Last year I started teaching high school students photography. I wanted to recommend an inexpensive P&S that could shoot in Manual, and found the Canon A590IS. Just over $100, shoots manual, great image quality. Perfect!
I will be teaching again this fall, but Canon has discontinued this camera. None of the replacements I see offer Manual shooting mode. Any suggestions?
One of the classes I teach is beginning digital photography and this issue came up recently. One of my students is using the below Canon and it seems to fit the bill. It is more than $100 bucks but the IQ looks very nice for a cheap P&S and it does offer manual exposure control:
Actually, you are correct the A1000IS doesn't have a manual mode like
the A590IS as you have noticed and stated. I am not sure why the Manual
feature was removed. To set these features manually you will now need
to turn the mode dial to the P mode. Once in the P mode you can
manually set the ISO, Aperture, or Shutter.
Actually, you are correct the A1000IS doesn't have a manual mode like
the A590IS as you have noticed and stated. I am not sure why the Manual
feature was removed. To set these features manually you will now need
to turn the mode dial to the P mode. Once in the P mode you can
manually set the ISO, Aperture, or Shutter.

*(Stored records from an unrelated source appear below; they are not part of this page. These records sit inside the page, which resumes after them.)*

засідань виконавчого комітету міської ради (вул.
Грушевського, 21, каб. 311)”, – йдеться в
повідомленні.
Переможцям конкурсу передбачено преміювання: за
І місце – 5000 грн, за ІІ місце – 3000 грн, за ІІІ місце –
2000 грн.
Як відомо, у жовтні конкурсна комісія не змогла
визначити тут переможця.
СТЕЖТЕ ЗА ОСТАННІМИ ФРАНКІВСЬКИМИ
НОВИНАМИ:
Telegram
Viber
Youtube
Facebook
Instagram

That does not make any sense. If you are in the P mode, would not the camera automatically set the other parameters so the exposure would always be perfect? Not much of a learning nor manual mode if that is the case. Canon probably just hopes to get more money out of the more expensive model I mentioned.
At one time, I had put together a list of inexpensive digital cameras that offered full manual exposure control. I will try to locate it and post as Canon is not the only brand out there!
Wow. You are right. I must have missed that one. I went to B&H, sorted by price (lowest to highest) and the first fully manual one I found was the Fuji Finepix S1500 for $185. I'll be able to offer one very low price option, then some more expensive ones.
I was looking at that, but only for my daughter. I can't ask an entire class of students to go out and find used G6's. Actually, for my daughter, I think she'd get a lot out of a used G10.
Used cameras can also introduce other issues for beginning students. If the camera is malfunctioning, the student might not even know or think its something they are doing wrong when the issue turns out to be with the used camera. As the teacher, you end up having to check out the camera yourself. For a whole class, that would be a nightmare waiting to happen.
Manual mode for a p&s digital doesn't get you all that much except for bugs and flowers. The optics are ultra-wide and so for a short zoom you'll not see so much oof background anyway.
You'd be better off with a p&s that has a dedicated control for EV adjustment and also a live histogram. Also get them to make hoods for backlight sunlight shots.
If you are teaching girls, however, then they'll be interested in flowers and may benefit from aperture control.
I understand your point. I am teaching boys and girls, but the bigger issue is I want them to think about all three exposure controls. It just does not seem to me that EV adjustment really makes them think about it, but I am open to correction on that.
In that case you might be better off spending on cheap film cameras but getting them to share (which is what we had to do at school).
Minolta MD and Canon FD/FL are obsolete mounts whose lenses can't be used for digital.
I picked up a Minolta XG-M with an 50/1.4 for £22 (inc. postage) off ebay.
You could get a variety of these kinds of cameras quite quickly, although of course some will be duds but at such a price that's no real problem. They bring their own film and get it devved for themselves (off-loading the cost which in anycase is for their own photos), and you get them to make notes for every shot and provide the scanner.
The XG-M, for example, has full manual as well as AV and an EV dial and, most importantly, a dof preview button.
I should add that you will need to spend 30 minutes replacing the light seals on most of these older cameras. But it's not hard and a light seal kit can be bought off ebay for less than £10 and do several cameras. A class of 20 might be 10 cameras. That's 5 glorious hours replacing light seals.